Although the entries hold pictures, only their words are printed back, exactly as given.

• [Stored data entries]
────────────────────

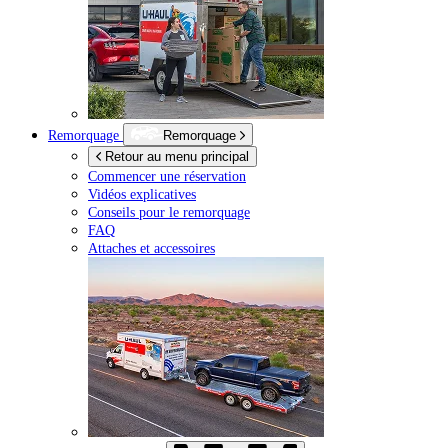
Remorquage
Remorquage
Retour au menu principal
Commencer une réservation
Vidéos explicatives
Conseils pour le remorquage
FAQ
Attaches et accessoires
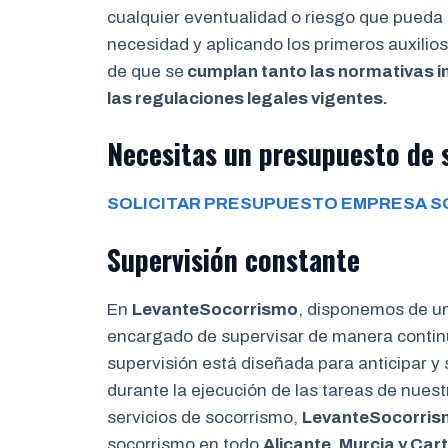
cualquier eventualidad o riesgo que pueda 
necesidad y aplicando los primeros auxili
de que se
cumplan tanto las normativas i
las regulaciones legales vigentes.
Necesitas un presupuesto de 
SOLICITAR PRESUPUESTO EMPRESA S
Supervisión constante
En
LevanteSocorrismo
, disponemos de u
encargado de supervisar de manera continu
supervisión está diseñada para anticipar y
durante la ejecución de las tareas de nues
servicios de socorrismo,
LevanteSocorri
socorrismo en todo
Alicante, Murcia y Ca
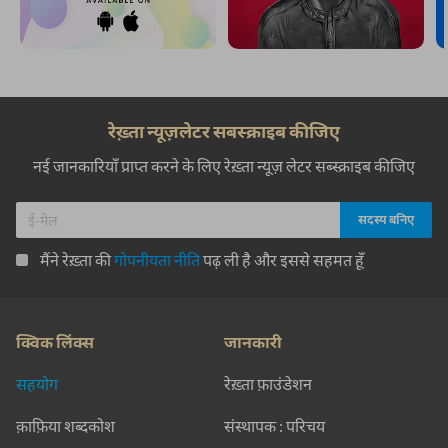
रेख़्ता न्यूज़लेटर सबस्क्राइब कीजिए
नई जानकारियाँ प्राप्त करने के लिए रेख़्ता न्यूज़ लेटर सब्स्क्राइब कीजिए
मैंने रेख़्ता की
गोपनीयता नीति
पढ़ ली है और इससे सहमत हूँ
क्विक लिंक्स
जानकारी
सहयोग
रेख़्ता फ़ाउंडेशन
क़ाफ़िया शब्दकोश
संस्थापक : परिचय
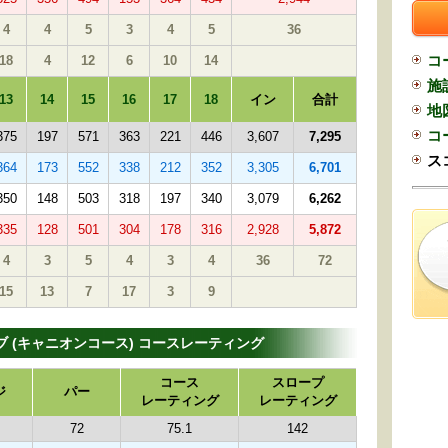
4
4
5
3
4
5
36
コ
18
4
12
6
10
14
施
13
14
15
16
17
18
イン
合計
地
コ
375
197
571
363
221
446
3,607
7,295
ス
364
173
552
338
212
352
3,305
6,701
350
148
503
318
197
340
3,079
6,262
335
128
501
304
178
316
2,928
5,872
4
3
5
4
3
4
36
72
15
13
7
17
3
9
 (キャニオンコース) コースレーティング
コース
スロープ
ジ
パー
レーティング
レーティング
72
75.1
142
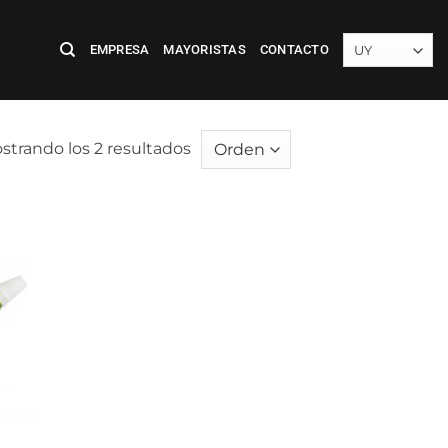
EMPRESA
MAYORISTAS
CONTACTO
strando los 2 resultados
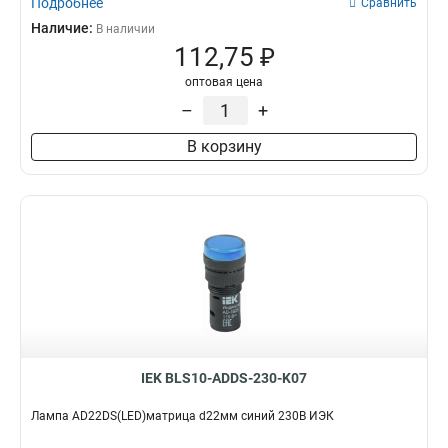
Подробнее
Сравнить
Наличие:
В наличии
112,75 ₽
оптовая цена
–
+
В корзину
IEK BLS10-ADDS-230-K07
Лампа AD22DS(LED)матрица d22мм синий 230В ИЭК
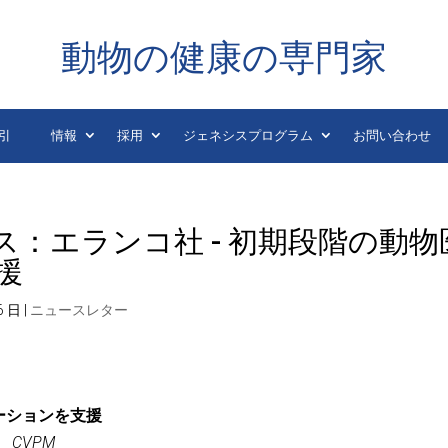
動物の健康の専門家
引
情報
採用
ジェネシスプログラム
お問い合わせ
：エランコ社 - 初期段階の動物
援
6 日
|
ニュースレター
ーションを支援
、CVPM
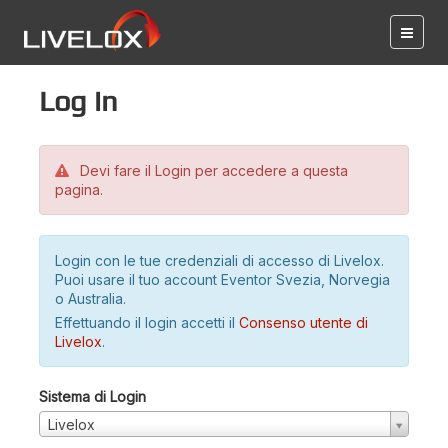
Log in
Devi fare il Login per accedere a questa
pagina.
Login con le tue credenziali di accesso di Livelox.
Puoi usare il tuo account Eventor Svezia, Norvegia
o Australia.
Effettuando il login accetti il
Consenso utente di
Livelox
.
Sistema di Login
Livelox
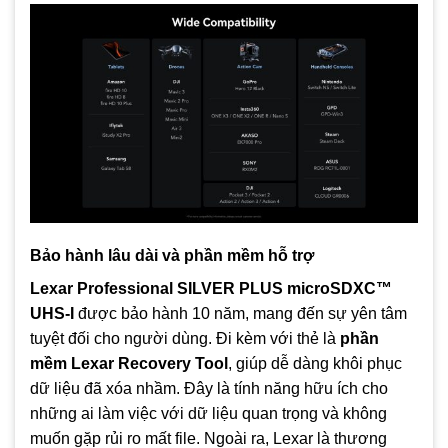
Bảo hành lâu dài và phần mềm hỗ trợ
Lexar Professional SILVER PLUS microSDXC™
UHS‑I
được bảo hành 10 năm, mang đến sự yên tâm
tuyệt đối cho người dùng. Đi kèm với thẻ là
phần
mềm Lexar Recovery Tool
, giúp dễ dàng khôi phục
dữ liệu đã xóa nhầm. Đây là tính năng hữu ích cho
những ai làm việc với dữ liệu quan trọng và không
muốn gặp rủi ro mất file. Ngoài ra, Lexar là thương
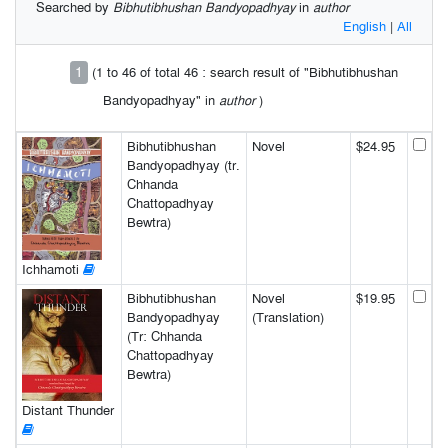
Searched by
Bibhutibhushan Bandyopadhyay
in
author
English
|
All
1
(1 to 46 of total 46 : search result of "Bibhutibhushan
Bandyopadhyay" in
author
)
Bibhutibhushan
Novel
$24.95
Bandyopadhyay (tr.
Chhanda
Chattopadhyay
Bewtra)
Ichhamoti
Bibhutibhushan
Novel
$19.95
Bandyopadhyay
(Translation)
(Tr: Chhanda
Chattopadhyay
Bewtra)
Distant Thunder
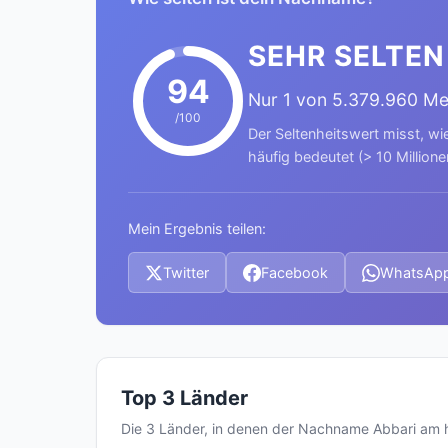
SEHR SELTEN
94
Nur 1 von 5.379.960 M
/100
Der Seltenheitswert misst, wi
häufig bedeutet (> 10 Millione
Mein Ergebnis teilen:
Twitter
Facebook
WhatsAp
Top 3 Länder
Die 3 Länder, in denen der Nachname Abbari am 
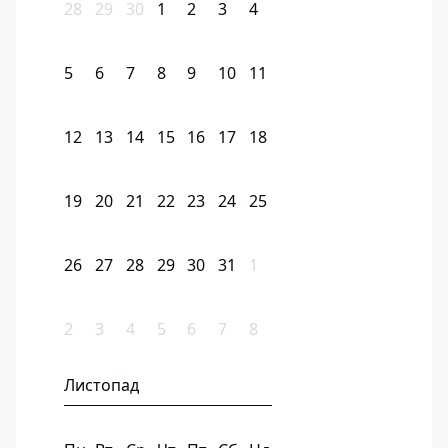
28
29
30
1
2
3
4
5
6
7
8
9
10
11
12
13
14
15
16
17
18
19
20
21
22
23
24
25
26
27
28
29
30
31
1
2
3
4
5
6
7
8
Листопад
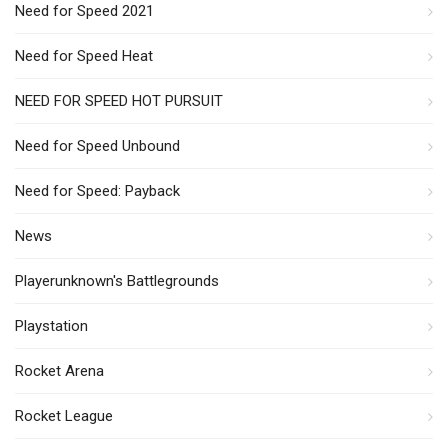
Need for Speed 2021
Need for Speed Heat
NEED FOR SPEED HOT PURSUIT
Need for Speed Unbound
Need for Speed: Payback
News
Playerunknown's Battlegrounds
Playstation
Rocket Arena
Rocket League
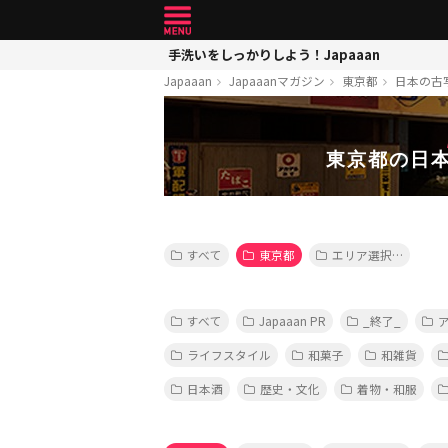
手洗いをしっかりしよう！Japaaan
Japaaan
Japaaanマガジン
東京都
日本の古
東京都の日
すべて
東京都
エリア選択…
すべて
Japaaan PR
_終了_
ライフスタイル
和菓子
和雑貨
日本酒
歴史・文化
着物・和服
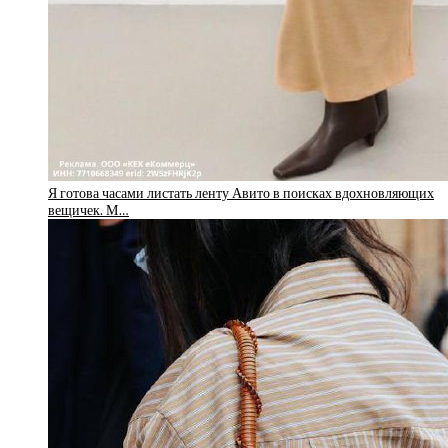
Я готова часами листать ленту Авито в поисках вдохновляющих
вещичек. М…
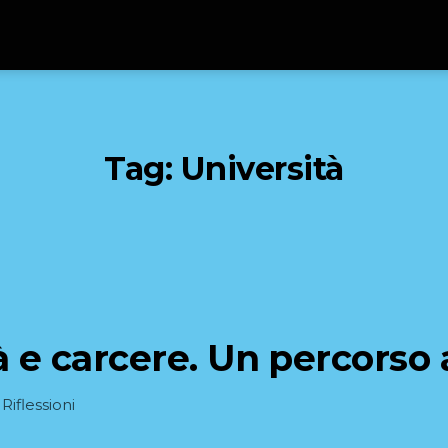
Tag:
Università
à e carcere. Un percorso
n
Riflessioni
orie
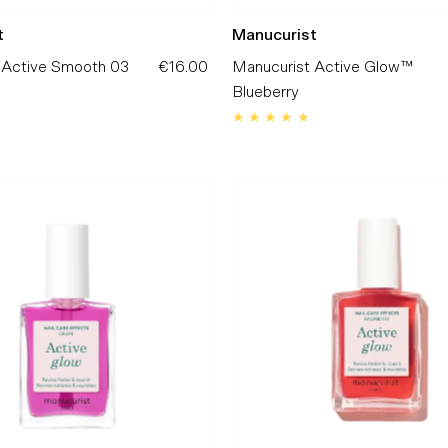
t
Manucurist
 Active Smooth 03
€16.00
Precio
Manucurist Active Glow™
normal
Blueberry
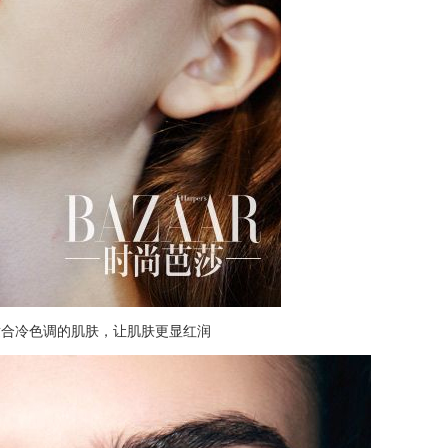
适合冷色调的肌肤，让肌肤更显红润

────────────────────

• [The answer]
Remorquage
Remorquage
Retour au menu principal
Commencer une réservation
Vidéos explicatives
Conseils pour le remorquage
FAQ
Attaches et accessoires
cualquier eventualidad o riesgo que pueda 
necesidad y aplicando los primeros auxili
de que se
cumplan tanto las normativas i
las regulaciones legales vigentes.
Necesitas un presupuesto de 
SOLICITAR PRESUPUESTO EMPRESA S
Supervisión constante
En
LevanteSocorrismo
, disponemos de u
encargado de supervisar de manera continu
supervisión está diseñada para anticipar y
durante la ejecución de las tareas de nues
servicios de socorrismo,
LevanteSocorri
socorrismo en todo
Alicante, Murcia y Ca
रेख़्ता न्यूज़लेटर सबस्क्राइब कीजिए
नई जानकारियाँ प्राप्त करने के लिए रेख़्ता न्यूज़ लेटर सब्स्क्राइब कीजिए
मैंने रेख़्ता की
गोपनीयता नीति
पढ़ ली है और इससे सहमत हूँ
क्विक लिंक्स
जानकारी
सहयोग
रेख़्ता फ़ाउंडेशन
क़ाफ़िया शब्दकोश
संस्थापक : परिचय
4
4
5
3
4
5
36
コ
18
4
12
6
10
14
施
13
14
15
16
17
18
イン
合計
地
コ
375
197
571
363
221
446
3,607
7,295
ス
364
173
552
338
212
352
3,305
6,701
350
148
503
318
197
340
3,079
6,262
335
128
501
304
178
316
2,928
5,872
4
3
5
4
3
4
36
72
15
13
7
17
3
9
 (キャニオンコース) コースレーティング
コース
スロープ
ジ
パー
レーティング
レーティング
72
75.1
142
EMPRESA
MAYORISTAS
CONTACTO
strando los 2 resultados
Подробнее
Сравнить
Наличие:
В наличии
112,75 ₽
оптовая цена
–
+
В корзину
IEK BLS10-ADDS-230-K07
Лампа AD22DS(LED)матрица d22мм синий 230В ИЭК
動物の健康の専門家
引
情報
採用
ジェネシスプログラム
お問い合わせ
：エランコ社 - 初期段階の動物
援
6 日
|
ニュースレター
ーションを支援
、CVPM
Log in
Devi fare il Login per accedere a questa
pagina.
Login con le tue credenziali di accesso di Livelox.
Puoi usare il tuo account Eventor Svezia, Norvegia
o Australia.
Effettuando il login accetti il
Consenso utente di
Livelox
.
Sistema di Login
Livelox
Bảo hành lâu dài và phần mềm hỗ trợ
Lexar Professional SILVER PLUS microSDXC™
UHS‑I
được bảo hành 10 năm, mang đến sự yên tâm
tuyệt đối cho người dùng. Đi kèm với thẻ là
phần
mềm Lexar Recovery Tool
, giúp dễ dàng khôi phục
dữ liệu đã xóa nhầm. Đây là tính năng hữu ích cho
những ai làm việc với dữ liệu quan trọng và không
muốn gặp rủi ro mất file. Ngoài ra, Lexar là thương
Searched by
Bibhutibhushan Bandyopadhyay
in
author
English
|
All
1
(1 to 46 of total 46 : search result of "Bibhutibhushan
Bandyopadhyay" in
author
)
Bibhutibhushan
Novel
$24.95
Bandyopadhyay (tr.
Chhanda
Chattopadhyay
Bewtra)
Ichhamoti
Bibhutibhushan
Novel
$19.95
Bandyopadhyay
(Translation)
(Tr: Chhanda
Chattopadhyay
Bewtra)
Distant Thunder
SEHR SELTEN
94
Nur 1 von 5.379.960 M
/100
Der Seltenheitswert misst, wi
häufig bedeutet (> 10 Millione
Mein Ergebnis teilen:
Twitter
Facebook
WhatsAp
Top 3 Länder
Die 3 Länder, in denen der Nachname Abbari am 
28
29
30
1
2
3
4
5
6
7
8
9
10
11
12
13
14
15
16
17
18
19
20
21
22
23
24
25
26
27
28
29
30
31
1
2
3
4
5
6
7
8
Листопад
Need for Speed 2021
Need for Speed Heat
NEED FOR SPEED HOT PURSUIT
Need for Speed Unbound
Need for Speed: Payback
News
Playerunknown's Battlegrounds
Playstation
Rocket Arena
Rocket League
手洗いをしっかりしよう！Japaaan
Japaaan
Japaaanマガジン
東京都
日本の古
東京都の日
すべて
東京都
エリア選択…
すべて
Japaaan PR
_終了_
ライフスタイル
和菓子
和雑貨
日本酒
歴史・文化
着物・和服
Я готова часами листать ленту Авито в поисках вдохновляющих
вещичек. М…
Tag:
Università
à e carcere. Un percorso
n
Riflessioni
orie
t
Manucurist
 Active Smooth 03
€16.00
Precio
Manucurist Active Glow™
normal
Blueberry
适合冷色调的肌肤，让肌肤更显红润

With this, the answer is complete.